- WHAT THIS TASK INVOLVES
From the entries below, reproduce exactly the lines from the one with "Figure 1: Example of riparian zone and" through the one with "Figure 9. Bland", both included, without images.

- DATASET CONTENT
-- -- --

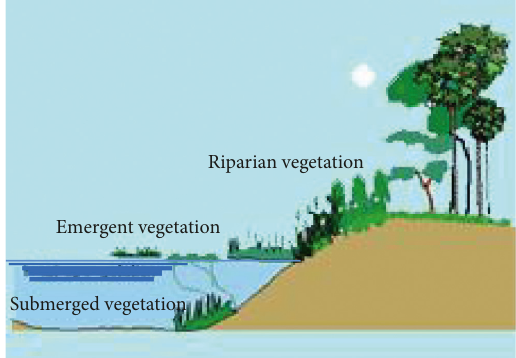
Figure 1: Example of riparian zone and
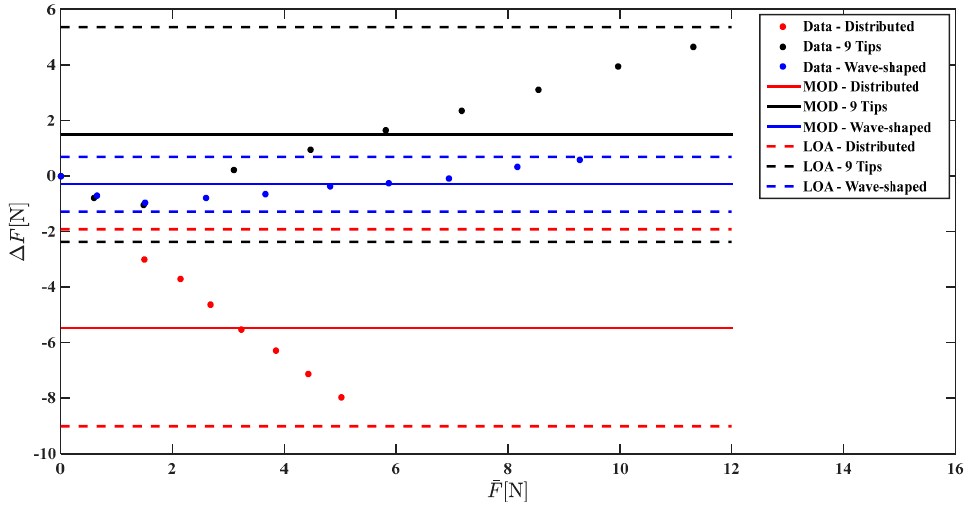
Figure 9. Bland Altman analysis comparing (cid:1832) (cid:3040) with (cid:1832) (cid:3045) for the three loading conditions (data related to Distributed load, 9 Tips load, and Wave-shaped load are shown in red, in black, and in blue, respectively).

-- -- --

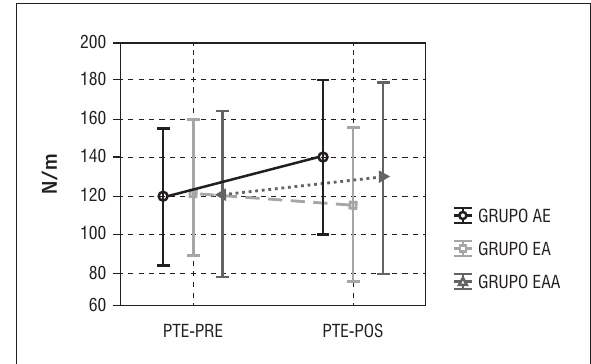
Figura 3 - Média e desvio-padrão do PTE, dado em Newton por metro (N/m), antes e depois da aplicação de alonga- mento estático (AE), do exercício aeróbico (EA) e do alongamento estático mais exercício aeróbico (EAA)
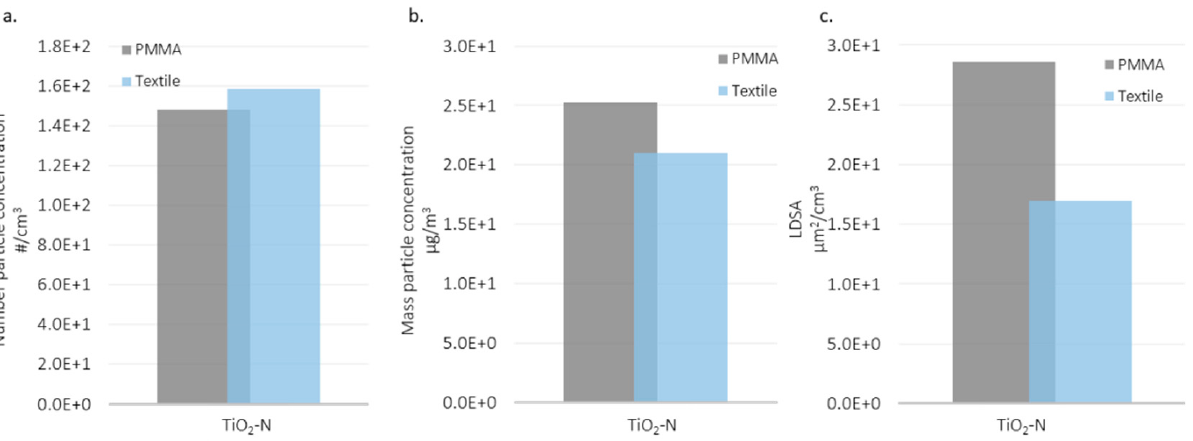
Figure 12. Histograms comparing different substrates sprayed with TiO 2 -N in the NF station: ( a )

-- -- --

- SOLUTION FOR THIS TASK
Figure 1: Example of riparian zone and
Figure 9. Bland Altman analysis comparing (cid:1832) (cid:3040) with (cid:1832) (cid:3045) for the three loading conditions (data related to Distributed load, 9 Tips load, and Wave-shaped load are shown in red, in black, and in blue, respectively).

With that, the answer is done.